(Text excerpt begins)
Multi-Label Classification of 12-lead ECGs by Using Residual CNN and Class-Wise Attention

Yang Liu1, Yongfeng Yuan1, Kuanquan Wang1, Henggui Zhang2
1Harbin Institute of Technology, 2University of Manchester


Abstract

Cardiovascular diseases have become the leading cause of morbidity and mortality worldwide. Due to their chronic nature, early screening and follow-up management will effectively improve the prevention and treatment of cardiovascular diseases, where automatic ECG classification plays an important role. In practice, factors, such as multifarious categories, varying lengths, imbalanced classes and multi-label cases, make the automatic classification of ECGs very challenging. In this work, we pro-pose a novel deep neural network architecture for the multi-label classification of 12-lead ECG recordings. The input ECG, which is padded or truncated to a specified length (60 seconds in our experiment), is first processed by the residual CNN which is constituted by a separate convolutional layer and a stack of residual blocks to extract a sequence of local features of the input. Then, the extracted feature sequence is fed to a set of parallel attention layers each corresponds to a category of the classifier - a class-wise attention. The output of each attention layer is a feature vector that summarizes the whole input recording and focuses on the stratification of the corresponding category. As the network has an individual attention mechanism for each category, the divergence of concerns among the different categories will be well addressed, which is especially desirable for the multi-label classification. Furthermore, to deal with the imbalanced classes, we use focal loss in the training of our model. The model is trained and tested in a 5-fold cross validation by using the dataset of 2020 PhysioNet - CinC Challenge with resulting F2 measure of 0.816 ± 0.009 and G2 measure of 0.557 ± 0.019. The online test scores for our Phase I entry (the ECG Master team) are 0.77 (F2), 0.572 (G2), and 0.664 (Geometric Mean), demonstrating a promising method for the classification of ECGs.
(Text excerpt ends)
(Material shown begins)
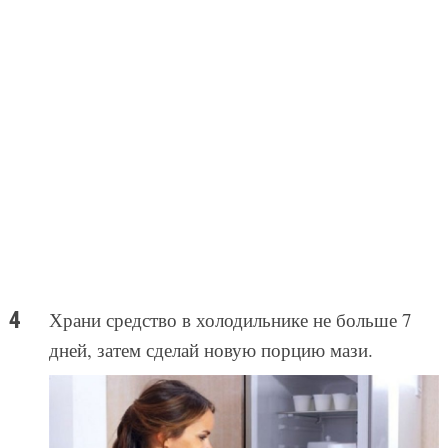
Храни средство в холодильнике не больше 7
дней, затем сделай новую порцию мази.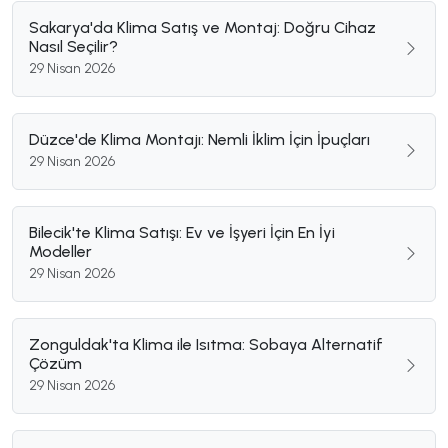
Sakarya'da Klima Satış ve Montaj: Doğru Cihaz
Nasıl Seçilir?
29 Nisan 2026
Düzce'de Klima Montajı: Nemli İklim İçin İpuçları
29 Nisan 2026
Bilecik'te Klima Satışı: Ev ve İşyeri İçin En İyi
Modeller
29 Nisan 2026
Zonguldak'ta Klima ile Isıtma: Sobaya Alternatif
Çözüm
29 Nisan 2026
(Material shown ends)
§ **Task requirements**:
(a) Using the ECG classification abstract, decide whether each statement agrees with it: (i) The input ECG is brought to a length of 60 seconds in the experiment. (ii) A single attention layer is shared by all categories. (iii) The model was evaluated with 10-fold cross validation. Answer yes or no for each, quoting the deciding words.
(b) According to the ECG classification abstract, why does the network give each category its own attention mechanism? Answer in one to three sentences.

§ **Responses**:
(a)
(i) Yes: "padded or truncated to a specified length (60 seconds in our experiment)"
(ii) No: "a set of parallel attention layers each corresponds to a category of the classifier"
(iii) No: "trained and tested in a 5-fold cross validation"

(b) With an individual attention mechanism for each category, the network can address the divergence of concerns among the different categories. Each attention layer outputs a vector that summarizes the whole recording and focuses on its own category. This is especially desirable for multi-label classification.